## Source text
But the court rejected the argument that the tweet has not interfered with the
administration of justice. Along with that, Attorney General KK Venugopal also
requested the Supreme Court not to punish Prashant Bhushan. Thus, the court
sentenced Contemnor No.1 with a fine of Re 1/- (which is to be deposited by
15.09.2020), failing which he shall undergo simple imprisonment for a period of
3 months and shall also be debarred from practicing in this court for a period
of 3 years.

## Records shown

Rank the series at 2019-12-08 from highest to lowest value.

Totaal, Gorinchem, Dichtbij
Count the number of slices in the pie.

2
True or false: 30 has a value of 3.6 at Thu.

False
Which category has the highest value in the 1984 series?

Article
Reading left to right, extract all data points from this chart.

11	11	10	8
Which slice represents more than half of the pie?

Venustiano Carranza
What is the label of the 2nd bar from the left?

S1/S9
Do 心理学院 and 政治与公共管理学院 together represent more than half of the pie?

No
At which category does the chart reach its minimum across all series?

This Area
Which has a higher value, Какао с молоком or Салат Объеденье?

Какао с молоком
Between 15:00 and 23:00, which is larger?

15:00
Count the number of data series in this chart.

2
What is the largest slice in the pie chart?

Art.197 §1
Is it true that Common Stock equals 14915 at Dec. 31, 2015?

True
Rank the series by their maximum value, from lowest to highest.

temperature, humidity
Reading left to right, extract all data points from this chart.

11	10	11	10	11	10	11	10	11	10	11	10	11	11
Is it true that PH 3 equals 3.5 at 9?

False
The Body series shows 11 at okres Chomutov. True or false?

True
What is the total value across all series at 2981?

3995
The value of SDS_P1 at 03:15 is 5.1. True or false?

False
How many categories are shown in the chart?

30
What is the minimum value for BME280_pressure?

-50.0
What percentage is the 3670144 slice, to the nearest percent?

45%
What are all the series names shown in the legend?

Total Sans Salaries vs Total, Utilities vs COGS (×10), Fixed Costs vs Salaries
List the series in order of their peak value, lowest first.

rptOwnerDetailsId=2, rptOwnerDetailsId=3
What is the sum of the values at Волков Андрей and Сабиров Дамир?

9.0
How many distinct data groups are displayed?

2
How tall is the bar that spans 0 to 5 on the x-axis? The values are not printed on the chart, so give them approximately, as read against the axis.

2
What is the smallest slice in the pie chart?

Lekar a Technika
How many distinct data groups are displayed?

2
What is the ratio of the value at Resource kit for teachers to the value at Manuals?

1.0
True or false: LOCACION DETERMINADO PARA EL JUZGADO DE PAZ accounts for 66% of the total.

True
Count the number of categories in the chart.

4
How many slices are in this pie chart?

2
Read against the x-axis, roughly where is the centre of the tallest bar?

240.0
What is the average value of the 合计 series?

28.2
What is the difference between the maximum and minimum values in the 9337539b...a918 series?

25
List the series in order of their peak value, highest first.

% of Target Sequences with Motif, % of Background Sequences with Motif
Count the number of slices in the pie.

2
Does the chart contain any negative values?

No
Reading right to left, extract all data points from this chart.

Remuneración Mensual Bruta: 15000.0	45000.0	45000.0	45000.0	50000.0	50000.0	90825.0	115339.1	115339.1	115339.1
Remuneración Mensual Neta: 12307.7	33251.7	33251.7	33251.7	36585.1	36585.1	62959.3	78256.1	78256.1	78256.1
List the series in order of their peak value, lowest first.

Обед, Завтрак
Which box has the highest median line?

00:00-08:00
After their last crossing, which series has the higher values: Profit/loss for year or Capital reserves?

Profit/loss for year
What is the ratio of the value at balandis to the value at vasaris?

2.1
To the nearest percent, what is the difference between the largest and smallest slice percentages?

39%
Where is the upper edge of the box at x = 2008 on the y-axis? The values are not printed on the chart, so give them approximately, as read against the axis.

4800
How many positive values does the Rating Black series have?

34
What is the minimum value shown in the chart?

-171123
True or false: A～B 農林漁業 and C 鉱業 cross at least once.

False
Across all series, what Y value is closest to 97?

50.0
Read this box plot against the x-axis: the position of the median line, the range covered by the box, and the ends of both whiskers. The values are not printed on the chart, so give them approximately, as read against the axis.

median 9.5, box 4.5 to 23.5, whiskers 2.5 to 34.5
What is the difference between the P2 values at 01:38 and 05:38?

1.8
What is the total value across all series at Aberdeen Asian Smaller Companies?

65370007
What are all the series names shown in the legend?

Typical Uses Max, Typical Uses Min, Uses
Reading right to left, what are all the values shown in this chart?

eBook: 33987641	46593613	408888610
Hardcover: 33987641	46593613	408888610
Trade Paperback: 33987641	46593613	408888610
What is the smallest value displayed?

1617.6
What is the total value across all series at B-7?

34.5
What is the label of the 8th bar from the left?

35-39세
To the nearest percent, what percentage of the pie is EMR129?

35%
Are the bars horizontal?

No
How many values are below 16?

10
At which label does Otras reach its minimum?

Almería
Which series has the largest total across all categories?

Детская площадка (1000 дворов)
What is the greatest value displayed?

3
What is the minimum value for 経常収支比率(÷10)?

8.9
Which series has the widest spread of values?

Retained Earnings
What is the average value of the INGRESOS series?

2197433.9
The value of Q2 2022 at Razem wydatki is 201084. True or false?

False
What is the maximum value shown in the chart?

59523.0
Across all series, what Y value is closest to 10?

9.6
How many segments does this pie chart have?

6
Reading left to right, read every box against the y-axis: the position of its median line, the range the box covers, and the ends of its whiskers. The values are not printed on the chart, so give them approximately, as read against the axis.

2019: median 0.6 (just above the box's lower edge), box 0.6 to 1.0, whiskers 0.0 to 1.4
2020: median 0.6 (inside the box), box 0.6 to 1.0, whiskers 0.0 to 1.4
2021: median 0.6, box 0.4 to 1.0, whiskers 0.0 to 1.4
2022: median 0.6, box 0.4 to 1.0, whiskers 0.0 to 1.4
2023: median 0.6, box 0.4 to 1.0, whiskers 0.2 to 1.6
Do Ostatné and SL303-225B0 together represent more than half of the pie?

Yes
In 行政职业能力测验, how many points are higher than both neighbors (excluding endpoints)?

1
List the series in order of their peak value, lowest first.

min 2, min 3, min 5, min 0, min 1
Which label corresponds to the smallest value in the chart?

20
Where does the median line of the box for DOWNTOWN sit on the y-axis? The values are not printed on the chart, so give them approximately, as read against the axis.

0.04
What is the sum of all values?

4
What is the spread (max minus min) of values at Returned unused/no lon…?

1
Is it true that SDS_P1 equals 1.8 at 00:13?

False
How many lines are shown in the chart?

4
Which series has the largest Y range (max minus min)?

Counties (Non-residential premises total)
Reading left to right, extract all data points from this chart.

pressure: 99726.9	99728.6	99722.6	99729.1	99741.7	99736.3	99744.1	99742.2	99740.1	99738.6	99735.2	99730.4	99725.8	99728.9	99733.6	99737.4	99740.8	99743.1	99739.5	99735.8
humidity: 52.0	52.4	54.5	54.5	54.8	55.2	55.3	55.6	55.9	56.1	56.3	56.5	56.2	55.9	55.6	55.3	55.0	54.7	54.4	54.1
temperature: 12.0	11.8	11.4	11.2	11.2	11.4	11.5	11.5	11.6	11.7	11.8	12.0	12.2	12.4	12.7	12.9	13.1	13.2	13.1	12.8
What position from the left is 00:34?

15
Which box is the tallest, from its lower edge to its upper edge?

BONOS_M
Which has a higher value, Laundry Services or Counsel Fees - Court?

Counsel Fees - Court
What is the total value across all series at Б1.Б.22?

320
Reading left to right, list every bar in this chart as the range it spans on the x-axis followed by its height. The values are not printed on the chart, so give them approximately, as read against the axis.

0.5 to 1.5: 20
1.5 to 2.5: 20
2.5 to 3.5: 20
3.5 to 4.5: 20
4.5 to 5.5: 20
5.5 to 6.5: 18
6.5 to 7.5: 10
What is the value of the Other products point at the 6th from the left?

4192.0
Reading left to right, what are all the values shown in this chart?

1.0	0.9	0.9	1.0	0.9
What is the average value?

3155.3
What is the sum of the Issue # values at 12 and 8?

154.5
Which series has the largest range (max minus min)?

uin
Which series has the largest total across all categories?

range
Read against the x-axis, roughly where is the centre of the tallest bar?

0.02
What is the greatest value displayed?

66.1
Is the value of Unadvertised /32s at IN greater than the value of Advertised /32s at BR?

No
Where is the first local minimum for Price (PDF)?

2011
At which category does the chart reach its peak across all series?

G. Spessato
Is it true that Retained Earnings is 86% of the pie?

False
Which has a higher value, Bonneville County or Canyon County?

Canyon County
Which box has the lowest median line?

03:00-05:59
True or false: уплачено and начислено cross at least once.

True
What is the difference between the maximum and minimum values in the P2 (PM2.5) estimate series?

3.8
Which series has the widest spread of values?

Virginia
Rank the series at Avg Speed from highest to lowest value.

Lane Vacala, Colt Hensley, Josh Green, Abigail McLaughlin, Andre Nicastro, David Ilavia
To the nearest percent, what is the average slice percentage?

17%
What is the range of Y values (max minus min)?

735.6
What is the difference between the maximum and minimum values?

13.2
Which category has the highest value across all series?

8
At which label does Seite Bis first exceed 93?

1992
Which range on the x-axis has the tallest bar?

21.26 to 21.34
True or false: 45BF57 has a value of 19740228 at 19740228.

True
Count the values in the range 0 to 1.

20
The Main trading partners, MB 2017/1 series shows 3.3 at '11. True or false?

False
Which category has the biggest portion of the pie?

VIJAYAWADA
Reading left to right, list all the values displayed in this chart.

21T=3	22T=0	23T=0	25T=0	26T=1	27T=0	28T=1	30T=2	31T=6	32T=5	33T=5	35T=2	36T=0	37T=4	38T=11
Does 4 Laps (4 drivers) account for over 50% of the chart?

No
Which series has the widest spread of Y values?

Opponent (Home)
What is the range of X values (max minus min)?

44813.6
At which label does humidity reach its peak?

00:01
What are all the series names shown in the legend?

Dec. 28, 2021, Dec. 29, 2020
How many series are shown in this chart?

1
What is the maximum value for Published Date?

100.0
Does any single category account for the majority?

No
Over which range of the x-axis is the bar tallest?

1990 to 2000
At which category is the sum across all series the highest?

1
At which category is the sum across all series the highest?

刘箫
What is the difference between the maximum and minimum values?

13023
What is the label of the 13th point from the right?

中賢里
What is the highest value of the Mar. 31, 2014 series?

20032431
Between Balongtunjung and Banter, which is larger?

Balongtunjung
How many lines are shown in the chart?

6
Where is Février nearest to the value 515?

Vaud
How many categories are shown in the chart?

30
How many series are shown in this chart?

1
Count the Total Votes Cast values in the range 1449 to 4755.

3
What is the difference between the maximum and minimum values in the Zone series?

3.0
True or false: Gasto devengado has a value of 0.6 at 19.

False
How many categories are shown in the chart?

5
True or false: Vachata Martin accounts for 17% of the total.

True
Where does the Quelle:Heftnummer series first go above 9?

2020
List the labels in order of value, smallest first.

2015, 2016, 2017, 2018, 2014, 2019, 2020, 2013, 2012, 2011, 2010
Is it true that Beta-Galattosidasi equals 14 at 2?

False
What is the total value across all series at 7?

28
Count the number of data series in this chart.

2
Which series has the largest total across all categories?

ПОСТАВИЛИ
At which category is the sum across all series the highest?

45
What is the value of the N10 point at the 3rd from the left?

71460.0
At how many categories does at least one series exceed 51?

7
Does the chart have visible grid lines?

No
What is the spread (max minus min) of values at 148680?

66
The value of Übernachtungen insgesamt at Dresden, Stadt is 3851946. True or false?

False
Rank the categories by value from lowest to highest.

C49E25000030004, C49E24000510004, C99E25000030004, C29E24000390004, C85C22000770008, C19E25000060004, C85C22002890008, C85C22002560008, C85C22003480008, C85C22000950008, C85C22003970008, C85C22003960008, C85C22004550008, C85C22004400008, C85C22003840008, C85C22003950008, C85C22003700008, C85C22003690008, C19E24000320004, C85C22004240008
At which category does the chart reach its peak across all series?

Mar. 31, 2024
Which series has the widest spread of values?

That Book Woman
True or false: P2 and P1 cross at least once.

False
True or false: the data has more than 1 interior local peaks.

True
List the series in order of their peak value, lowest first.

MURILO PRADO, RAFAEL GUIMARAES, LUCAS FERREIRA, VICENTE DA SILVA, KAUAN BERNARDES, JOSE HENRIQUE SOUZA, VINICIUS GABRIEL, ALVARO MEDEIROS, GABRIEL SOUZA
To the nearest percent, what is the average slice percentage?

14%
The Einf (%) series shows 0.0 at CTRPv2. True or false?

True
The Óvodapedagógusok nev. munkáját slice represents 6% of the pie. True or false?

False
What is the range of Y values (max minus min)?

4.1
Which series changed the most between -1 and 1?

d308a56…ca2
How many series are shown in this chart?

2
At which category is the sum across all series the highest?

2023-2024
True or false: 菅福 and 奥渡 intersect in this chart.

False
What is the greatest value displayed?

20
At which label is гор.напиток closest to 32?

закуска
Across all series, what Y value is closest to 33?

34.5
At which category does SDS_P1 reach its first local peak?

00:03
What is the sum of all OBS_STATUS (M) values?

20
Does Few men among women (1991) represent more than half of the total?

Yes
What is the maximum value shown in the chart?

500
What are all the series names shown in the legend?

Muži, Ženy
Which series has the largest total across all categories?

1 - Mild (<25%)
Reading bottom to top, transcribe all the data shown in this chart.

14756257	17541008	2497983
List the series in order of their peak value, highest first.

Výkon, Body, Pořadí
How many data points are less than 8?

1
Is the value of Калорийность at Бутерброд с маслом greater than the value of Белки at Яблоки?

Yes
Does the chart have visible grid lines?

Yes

## Problem set
- a) In the passage on Prashant Bhushan's contempt case, what two points lead up to the court's sentence? Answer in one to three sentences.
- b) Quote the stretch of the passage on Prashant Bhushan's contempt case from "But the court" through "of 3 years.".
- c) Write what comes next in the passage on Prashant Bhushan's contempt case, starting after its final sentence.
The entries come from a different source than the passage on Prashant Bhushan's contempt case.

## Answer list
- a) First, the court rejected the argument that the tweet had not interfered with the administration of justice. Second, Attorney General KK Venugopal asked the Supreme Court not to punish Prashant Bhushan, and the court then passed its sentence.

- b)
But the court rejected the argument that the tweet has not interfered with the
administration of justice. Along with that, Attorney General KK Venugopal also
requested the Supreme Court not to punish Prashant Bhushan. Thus, the court
sentenced Contemnor No.1 with a fine of Re 1/- (which is to be deposited by
15.09.2020), failing which he shall undergo simple imprisonment for a period of
3 months and shall also be debarred from practicing in this court for a period
of 3 years.

- c)
CONCLUSION
While
hypersensitivity and peevishness have no place in judicial proceedings vicious
stultification and vulgar debunking cannot be permitted to pollute the stream
of justice. Indeed under our Constitution there are positive values like right
to life, freedom of speech and expression, but freedom of speech and expression
does not include freedom to distort the reputation of the Courts. The contempt
power in a democracy is only to enable the court to function effectively, and
not to protect the self-esteem of an individual judge. The foundation of the
judiciary is based on the trust and the confidence of the people in its ability
to deliver fearless and impartial justice.